Page-level text extractions:
================

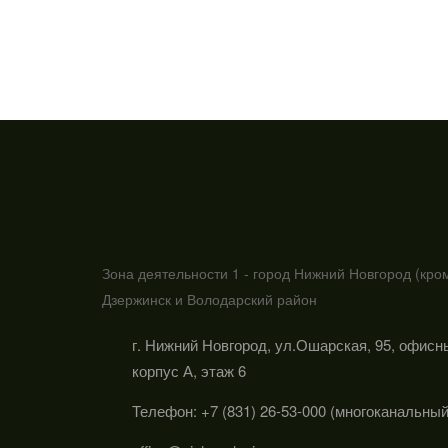
Зона деятельности 1 - город Нижний Новгород (кро
Дзержинск и Володарский район
г. Нижний Новгород, ул.Ошарская, 95, офисн
корпус А, этаж 6
Телефон: +7 (831) 26-53-000 (многоканальный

================

Convert every text line in the listing into a Markdown table with the columns "Row" and "Line", numbering the rows and skipping any blank lines. Omit the pictures.

Task answer:
| Row | Line |
|---|---|
| 1 | Зона деятельности 1 - город Нижний Новгород (кро |
| 2 | Дзержинск и Володарский район |
| 3 | г. Нижний Новгород, ул.Ошарская, 95, офисн |
| 4 | корпус А, этаж 6 |
| 5 | Телефон: +7 (831) 26-53-000 (многоканальный |